Newspaper Scanning Service

Newspaper Digitisation

In order to make a newspaper available for searching on the Internet, the following digitisation processes must take place:

  • the microfilm copy or paper original is scanned
  • master and Web image files are generated
  • metadata is assigned for each issue, page, and article to improve the search results of the newspaper
  • OCR software is run over high resolution images to create searchable full text
  • OCR text, images, and metadata are imported into a digital library software program

Methodology

Microfilm Scanning

The best microfilm for image projects is an unused, negative, first generation copy of the master. Microfilm rolls are scanned in batches. Each 35mm roll contains approximately 700 frames/images (sometimes a frame is a double page), which are scanned at 300-400 dpi, dependent upon image quality. The master image is a cropped, de-skewed; 8-bit greyscale or bi-tonal TIFF master scan, averaging 34 MB.

Image processing is always a trade-off. When an algorithm is applied to enhance an aspect of the image or eliminate a defect in a page (for example, bleed-through), the algorithm may at the same time adversely affect some other aspect of the image. Quality control steps are built in at critical points; however, the final quality control occurs when the customer reviews the delivered images.

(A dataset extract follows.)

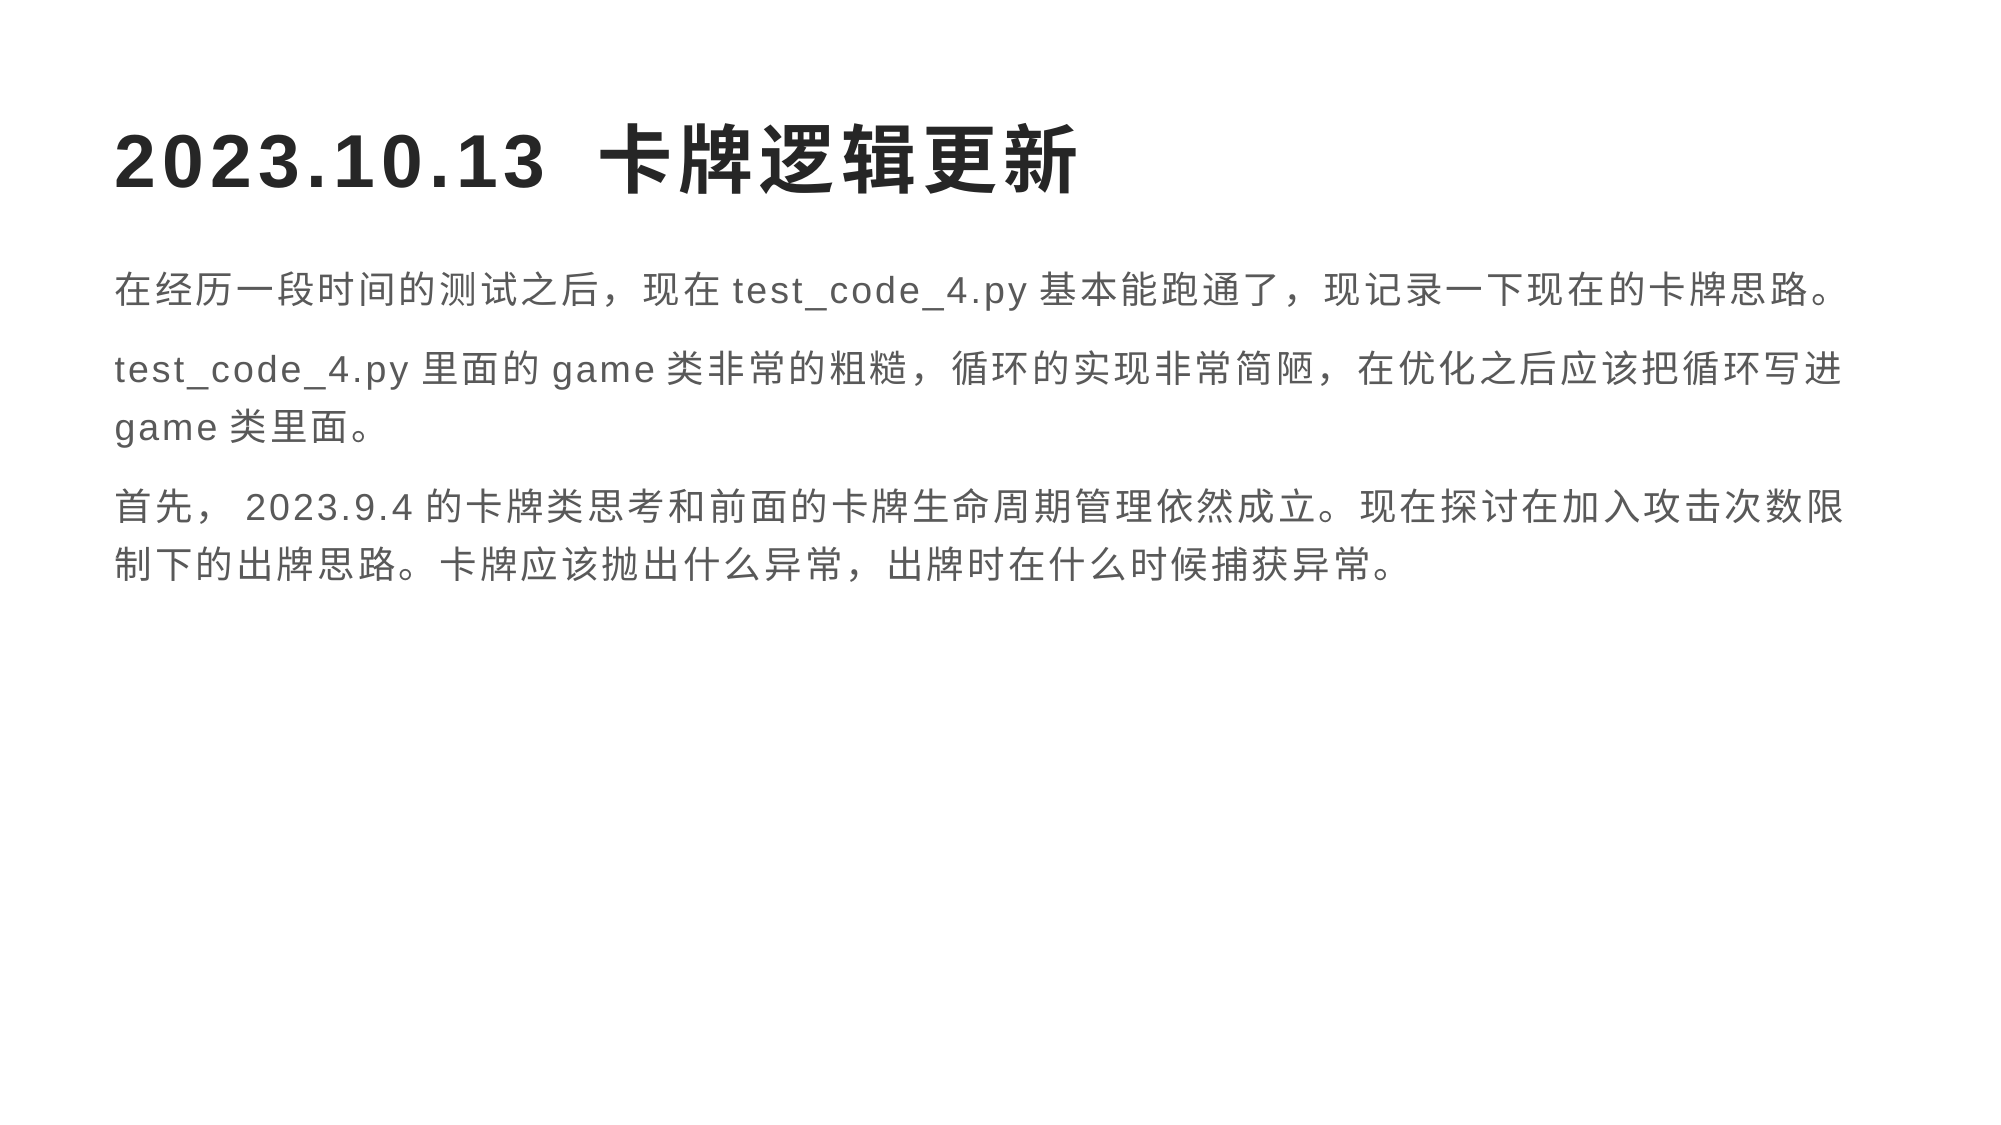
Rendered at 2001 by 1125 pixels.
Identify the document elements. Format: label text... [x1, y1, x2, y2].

list 在经历一段时间的测试之后，现在test_code_4.py基本能跑通了，现记录一下现在的卡牌思路。 test_code_4.py里面的game类非常的粗糙，循环的实现非常简陋，在优化之后应该把循环写进game类里面。 首先，2023.9.4的卡牌类思考和前面的卡牌生命周期管理依然成立。现在探讨在加入攻击次数限制下的出牌思路。卡牌应该抛出什么异常，出牌时在什么时候捕获异常。 [99, 244, 1870, 748]
title 2023.10.13 卡牌逻辑更新 [99, 99, 1900, 216]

Image Formats & Resolutions

A number of decisions needed to be made about the master and Web images including file format (TIFF, JPEG, JPEG2000, or PDF Searchable Image), bit depth (greyscale or bi-tonal), and resolution (200dpi, 300dpi, 400dpi).

Metadata

The archival technician assigns both page level and article level metadata. Each page image is tagged with the following metadata:

  • publication title
  • publication date
  • volume and issue number
  • page number

The page image is then segmented into articles and the following article level metadata is keyed:

  • headline
  • byline
  • classification
  • whether the article is a lead story

Metadata are important because, when combined with the full text, they can improve search accuracy and enable searches to be constrained to particular sections of the paper. For example, classifications enable end users to search the editorials, news articles, cartoons, or advertisements, and/or to search for a particular by-line.

OCR Processing

OCR creates searchable text from digital images. Many factors affect the accuracy of OCR. These range from the quality of the source image to the complexity of layouts (many commercial OCR products do not deal well with the complex formats found in newspapers).

Smaller fonts, often used in older newspapers, require higher image resolution for optimal OCR performance. Digitising historic newspapers is a much more complex task than generating text from other documents and states; nothing but the most robust OCR software should be used for historic newspapers. OCR is run on article images, or more precisely, on a number of rectangular regions that comprise an article. The resulting OCR text is assembled for each article as well as for the entire page.

XML Conversion

Conversion of textual content into XML / SGML format as per the DTD (Document Type Definition) provided by the client. The text from the source documents is first converted into ASCII format by using OCR technique, (as described above) followed by analysis of the text contents, incorporation of XML / SGML tags and parser validation of tagged data with the help of our own custom built application software.

Digital Object Production

The final step in production is the assembly of digital objects comprising the images, OCR text, and metadata. Two deliverable’s are sent to clients on DVD:

Objects for each issue of the newspaper consisting of PDF Searchable Image files containing 125 dpi JPEG images and OCR text, JPEG thumbnails, and XML files describing the location of each word discovered on the page and the metadata gathered during processing. Archival 4-bit greyscale TIFF images.

Quality Control

Manual and automated quality control steps are built into the scanning process. For example, a missing page report is generated if the numerical sequence indicates a page is missing. By using above methodology 99.995% accuracy is possible.